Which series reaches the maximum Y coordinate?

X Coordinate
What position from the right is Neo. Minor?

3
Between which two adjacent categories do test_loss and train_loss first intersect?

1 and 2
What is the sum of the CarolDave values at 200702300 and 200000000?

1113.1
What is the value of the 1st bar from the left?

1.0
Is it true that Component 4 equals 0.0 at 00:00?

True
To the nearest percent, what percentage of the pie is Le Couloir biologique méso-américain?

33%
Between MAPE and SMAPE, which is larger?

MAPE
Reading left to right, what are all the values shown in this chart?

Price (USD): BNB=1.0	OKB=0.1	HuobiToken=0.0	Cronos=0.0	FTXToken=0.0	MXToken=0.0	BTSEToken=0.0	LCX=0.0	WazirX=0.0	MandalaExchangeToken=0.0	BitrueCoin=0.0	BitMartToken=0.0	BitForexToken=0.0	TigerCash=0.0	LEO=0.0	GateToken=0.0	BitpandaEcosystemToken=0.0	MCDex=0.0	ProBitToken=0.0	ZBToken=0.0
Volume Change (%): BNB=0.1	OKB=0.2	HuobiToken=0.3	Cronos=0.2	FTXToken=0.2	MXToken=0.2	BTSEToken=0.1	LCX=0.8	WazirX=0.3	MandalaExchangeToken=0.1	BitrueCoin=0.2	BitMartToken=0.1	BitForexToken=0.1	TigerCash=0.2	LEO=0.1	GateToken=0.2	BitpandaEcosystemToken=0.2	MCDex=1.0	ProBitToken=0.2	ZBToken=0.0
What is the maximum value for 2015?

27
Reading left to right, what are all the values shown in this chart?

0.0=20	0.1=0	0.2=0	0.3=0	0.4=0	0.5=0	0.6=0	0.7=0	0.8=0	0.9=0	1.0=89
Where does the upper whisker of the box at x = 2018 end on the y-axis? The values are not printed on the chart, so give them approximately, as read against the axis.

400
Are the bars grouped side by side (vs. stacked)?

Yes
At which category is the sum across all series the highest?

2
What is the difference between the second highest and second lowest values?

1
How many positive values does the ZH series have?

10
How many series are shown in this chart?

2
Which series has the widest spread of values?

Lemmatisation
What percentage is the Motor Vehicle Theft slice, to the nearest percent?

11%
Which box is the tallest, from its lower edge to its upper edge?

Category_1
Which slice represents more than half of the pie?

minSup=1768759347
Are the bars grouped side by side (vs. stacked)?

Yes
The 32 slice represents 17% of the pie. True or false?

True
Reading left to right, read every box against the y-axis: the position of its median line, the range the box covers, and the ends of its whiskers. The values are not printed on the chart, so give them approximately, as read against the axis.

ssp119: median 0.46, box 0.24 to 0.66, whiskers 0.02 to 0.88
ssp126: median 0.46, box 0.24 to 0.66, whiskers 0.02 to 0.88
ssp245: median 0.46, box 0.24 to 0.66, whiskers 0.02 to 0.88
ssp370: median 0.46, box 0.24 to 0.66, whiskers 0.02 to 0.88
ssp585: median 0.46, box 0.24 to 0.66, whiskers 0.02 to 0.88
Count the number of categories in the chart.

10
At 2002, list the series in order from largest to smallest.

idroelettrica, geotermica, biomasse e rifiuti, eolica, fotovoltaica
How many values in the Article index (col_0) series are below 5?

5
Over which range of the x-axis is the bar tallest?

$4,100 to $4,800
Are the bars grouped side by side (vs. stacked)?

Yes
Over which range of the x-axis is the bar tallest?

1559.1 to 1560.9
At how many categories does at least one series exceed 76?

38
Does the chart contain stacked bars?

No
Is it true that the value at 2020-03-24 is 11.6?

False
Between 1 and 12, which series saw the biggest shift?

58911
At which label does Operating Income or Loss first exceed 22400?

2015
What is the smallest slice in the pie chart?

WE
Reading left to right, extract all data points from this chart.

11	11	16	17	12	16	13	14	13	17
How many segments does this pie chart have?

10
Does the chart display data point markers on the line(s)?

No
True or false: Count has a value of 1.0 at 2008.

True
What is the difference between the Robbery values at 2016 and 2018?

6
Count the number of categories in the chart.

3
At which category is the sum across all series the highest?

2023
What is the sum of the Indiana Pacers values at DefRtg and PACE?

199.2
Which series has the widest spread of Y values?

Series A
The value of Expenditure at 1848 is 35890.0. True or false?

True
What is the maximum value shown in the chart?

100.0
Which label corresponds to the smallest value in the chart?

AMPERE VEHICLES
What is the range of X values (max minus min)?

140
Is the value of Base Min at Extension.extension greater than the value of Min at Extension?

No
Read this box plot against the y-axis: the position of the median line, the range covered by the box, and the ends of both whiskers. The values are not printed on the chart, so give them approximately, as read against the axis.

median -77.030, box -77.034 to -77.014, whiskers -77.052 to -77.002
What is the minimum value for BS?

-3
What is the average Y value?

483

### EXERCISE
Transcribe every record above verbatim, line for line, with no omissions or changes.

### ANSWER BELOW
Which series reaches the maximum Y coordinate?

X Coordinate
What position from the right is Neo. Minor?

3
Between which two adjacent categories do test_loss and train_loss first intersect?

1 and 2
What is the sum of the CarolDave values at 200702300 and 200000000?

1113.1
What is the value of the 1st bar from the left?

1.0
Is it true that Component 4 equals 0.0 at 00:00?

True
To the nearest percent, what percentage of the pie is Le Couloir biologique méso-américain?

33%
Between MAPE and SMAPE, which is larger?

MAPE
Reading left to right, what are all the values shown in this chart?

Price (USD): BNB=1.0	OKB=0.1	HuobiToken=0.0	Cronos=0.0	FTXToken=0.0	MXToken=0.0	BTSEToken=0.0	LCX=0.0	WazirX=0.0	MandalaExchangeToken=0.0	BitrueCoin=0.0	BitMartToken=0.0	BitForexToken=0.0	TigerCash=0.0	LEO=0.0	GateToken=0.0	BitpandaEcosystemToken=0.0	MCDex=0.0	ProBitToken=0.0	ZBToken=0.0
Volume Change (%): BNB=0.1	OKB=0.2	HuobiToken=0.3	Cronos=0.2	FTXToken=0.2	MXToken=0.2	BTSEToken=0.1	LCX=0.8	WazirX=0.3	MandalaExchangeToken=0.1	BitrueCoin=0.2	BitMartToken=0.1	BitForexToken=0.1	TigerCash=0.2	LEO=0.1	GateToken=0.2	BitpandaEcosystemToken=0.2	MCDex=1.0	ProBitToken=0.2	ZBToken=0.0
What is the maximum value for 2015?

27
Reading left to right, what are all the values shown in this chart?

0.0=20	0.1=0	0.2=0	0.3=0	0.4=0	0.5=0	0.6=0	0.7=0	0.8=0	0.9=0	1.0=89
Where does the upper whisker of the box at x = 2018 end on the y-axis? The values are not printed on the chart, so give them approximately, as read against the axis.

400
Are the bars grouped side by side (vs. stacked)?

Yes
At which category is the sum across all series the highest?

2
What is the difference between the second highest and second lowest values?

1
How many positive values does the ZH series have?

10
How many series are shown in this chart?

2
Which series has the widest spread of values?

Lemmatisation
What percentage is the Motor Vehicle Theft slice, to the nearest percent?

11%
Which box is the tallest, from its lower edge to its upper edge?

Category_1
Which slice represents more than half of the pie?

minSup=1768759347
Are the bars grouped side by side (vs. stacked)?

Yes
The 32 slice represents 17% of the pie. True or false?

True
Reading left to right, read every box against the y-axis: the position of its median line, the range the box covers, and the ends of its whiskers. The values are not printed on the chart, so give them approximately, as read against the axis.

ssp119: median 0.46, box 0.24 to 0.66, whiskers 0.02 to 0.88
ssp126: median 0.46, box 0.24 to 0.66, whiskers 0.02 to 0.88
ssp245: median 0.46, box 0.24 to 0.66, whiskers 0.02 to 0.88
ssp370: median 0.46, box 0.24 to 0.66, whiskers 0.02 to 0.88
ssp585: median 0.46, box 0.24 to 0.66, whiskers 0.02 to 0.88
Count the number of categories in the chart.

10
At 2002, list the series in order from largest to smallest.

idroelettrica, geotermica, biomasse e rifiuti, eolica, fotovoltaica
How many values in the Article index (col_0) series are below 5?

5
Over which range of the x-axis is the bar tallest?

$4,100 to $4,800
Are the bars grouped side by side (vs. stacked)?

Yes
Over which range of the x-axis is the bar tallest?

1559.1 to 1560.9
At how many categories does at least one series exceed 76?

38
Does the chart contain stacked bars?

No
Is it true that the value at 2020-03-24 is 11.6?

False
Between 1 and 12, which series saw the biggest shift?

58911
At which label does Operating Income or Loss first exceed 22400?

2015
What is the smallest slice in the pie chart?

WE
Reading left to right, extract all data points from this chart.

11	11	16	17	12	16	13	14	13	17
How many segments does this pie chart have?

10
Does the chart display data point markers on the line(s)?

No
True or false: Count has a value of 1.0 at 2008.

True
What is the difference between the Robbery values at 2016 and 2018?

6
Count the number of categories in the chart.

3
At which category is the sum across all series the highest?

2023
What is the sum of the Indiana Pacers values at DefRtg and PACE?

199.2
Which series has the widest spread of Y values?

Series A
The value of Expenditure at 1848 is 35890.0. True or false?

True
What is the maximum value shown in the chart?

100.0
Which label corresponds to the smallest value in the chart?

AMPERE VEHICLES
What is the range of X values (max minus min)?

140
Is the value of Base Min at Extension.extension greater than the value of Min at Extension?

No
Read this box plot against the y-axis: the position of the median line, the range covered by the box, and the ends of both whiskers. The values are not printed on the chart, so give them approximately, as read against the axis.

median -77.030, box -77.034 to -77.014, whiskers -77.052 to -77.002
What is the minimum value for BS?

-3
What is the average Y value?

483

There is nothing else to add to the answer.